Guardian strike off as journalists accept pay deal

Guardian on the Guardian today abandoned their strike ballot and accepted a deal which will give more than 60 web journalists pay rises of between £5,000 and £12,000 a year.

The rest of the paper’s journalists will get an increase of three per cent.

Management will be hoping the deal means the end of long-standing grievances held by website journalists who have generally earned much less than their newspaper colleagues.

The strike ballot was due to conclude tomorrow (Friday).

According to the NUJ, the pay rise works out as 5.3 per cent on average for all journalists.
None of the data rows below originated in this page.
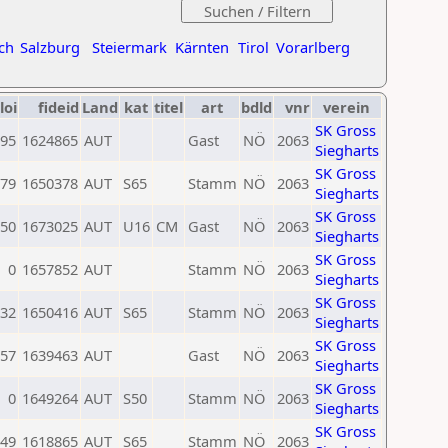
ch
Salzburg
Steiermark
Kärnten
Tirol
Vorarlberg
loi
fideid
Land
kat
titel
art
bdld
vnr
verein
SK Gross
95
1624865
AUT
Gast
NÖ
2063
Siegharts
SK Gross
79
1650378
AUT
S65
Stamm
NÖ
2063
Siegharts
SK Gross
50
1673025
AUT
U16
CM
Gast
NÖ
2063
Siegharts
SK Gross
0
1657852
AUT
Stamm
NÖ
2063
Siegharts
SK Gross
32
1650416
AUT
S65
Stamm
NÖ
2063
Siegharts
SK Gross
57
1639463
AUT
Gast
NÖ
2063
Siegharts
SK Gross
0
1649264
AUT
S50
Stamm
NÖ
2063
Siegharts
SK Gross
49
1618865
AUT
S65
Stamm
NÖ
2063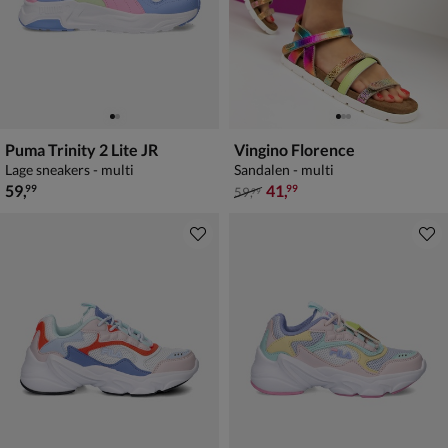
Puma Trinity 2 Lite JR
Vingino Florence
Lage sneakers - multi
Sandalen - multi
€ 59,99
van € 59,99 voor € 41,99
59
,
41
,
99
99
59
,
99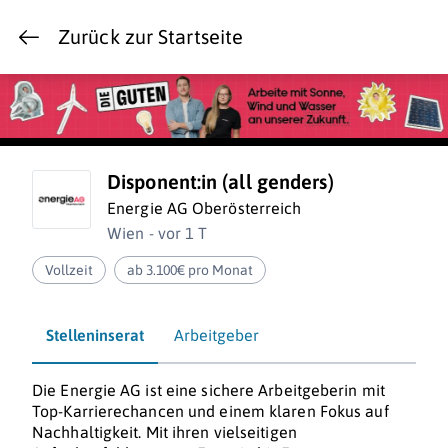
Zurück zur Startseite
Disponent:in (all genders)
Energie AG Oberösterreich
Wien - vor 1 T
Vollzeit
ab 3.100€ pro Monat
Stelleninserat
Arbeitgeber
Die Energie AG ist eine sichere Arbeitgeberin mit
Top-Karrierechancen und einem klaren Fokus auf
Nachhaltigkeit. Mit ihren vielseitigen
The NUJ said that Guardian management has also promised a "major overhaul" of the company's pension scheme following concern that the ending of the final salary scheme 15 years ago has led to a great reduction in final payouts.
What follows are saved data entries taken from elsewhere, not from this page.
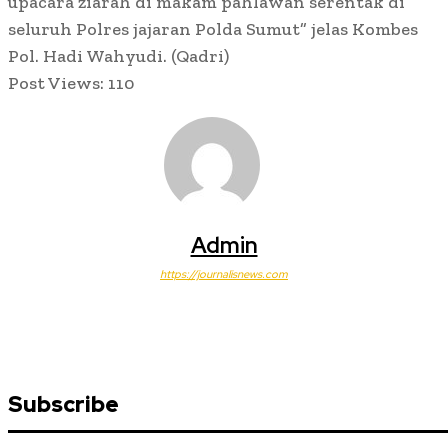
upacara ziarah di makam pahlawan serentak di
seluruh Polres jajaran Polda Sumut” jelas Kombes
Pol. Hadi Wahyudi. (Qadri)
Post Views:
110
Admin
https://journalisnews.com
Subscribe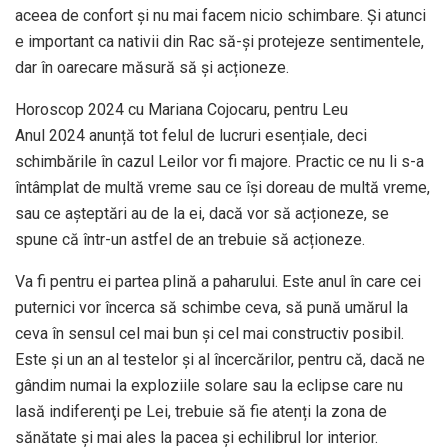
aceea de confort și nu mai facem nicio schimbare. Și atunci
e important ca nativii din Rac să-și protejeze sentimentele,
dar în oarecare măsură să și acționeze.
Horoscop 2024 cu Mariana Cojocaru, pentru Leu
Anul 2024 anunță tot felul de lucruri esențiale, deci
schimbările în cazul Leilor vor fi majore. Practic ce nu li s-a
întâmplat de multă vreme sau ce își doreau de multă vreme,
sau ce așteptări au de la ei, dacă vor să acționeze, se
spune că într-un astfel de an trebuie să acționeze.
Va fi pentru ei partea plină a paharului. Este anul în care cei
puternici vor încerca să schimbe ceva, să pună umărul la
ceva în sensul cel mai bun și cel mai constructiv posibil.
Este și un an al testelor și al încercărilor, pentru că, dacă ne
gândim numai la exploziile solare sau la eclipse care nu
lasă indiferenţi pe Lei, trebuie să fie atenți la zona de
sănătate și mai ales la pacea și echilibrul lor interior.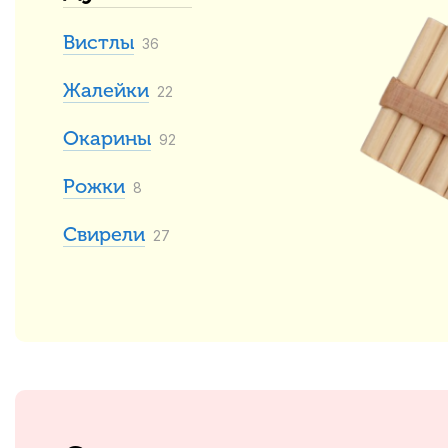
Вистлы
36
Жалейки
22
Окарины
92
Рожки
8
Свирели
27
The 500-strong NUJ chapel represents the overwhelming majority of Guardian journalists.

The dispute dates back to April, when an initial pay offer of three per cent was made to all staff.

According to the NUJ, all journalists will receive more than three per cent if their salary falls below £47,000.

Matt Seaton, joint FoC of the Guardian NUJ chapel, said: "This is a resounding victory for the chapel who were determined to see an end to the two-tier workforce at the Guardian. With the Guardian facing an exciting integration agenda, the time for journalists on the website to be paid a fair rate for the job was ripe.

“We are also delighted that the editor and the chief executive of GMG have implicitly agreed that the pension scheme is failing employees and needs to be overhauled. We look forward to working with them to ensure that the future pay of retiring journalists can be improved.”

Guardian managing editor Chris Elliot said: “We are very pleased
that after a great deal of hard work this dispute has been settled with goodwill and now we can look forward to an exciting future for the paper and the website."

Meanwhile journalists at Express Newspapers are continuing with a strike ballot in protest at plans to cut 55 editorial jobs at the papers.

And at Telegraph Media Group a three-day strike due to start this week has been suspended for one month while management talks to union reps about “imposed” changes to working conditions which have followed the office move to Victoria.